[Data extracted from a collection]

- Opening Delimiter -

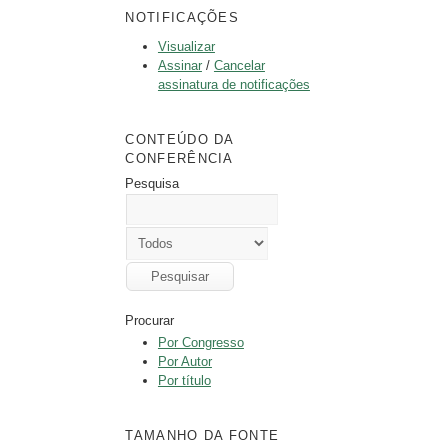
NOTIFICAÇÕES
Visualizar
Assinar
/
Cancelar
assinatura de notificações
CONTEÚDO DA
CONFERÊNCIA
Pesquisa
Procurar
Por Congresso
Por Autor
Por título
TAMANHO DA FONTE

- Closing Delimiter -

# WHAT IS BEING ASKED
The task here is to output the line with "Por Congresso" and all lines after it to the end of the records above, exactly and only those.

# TASK SOLUTION
Por Congresso
Por Autor
Por título
TAMANHO DA FONTE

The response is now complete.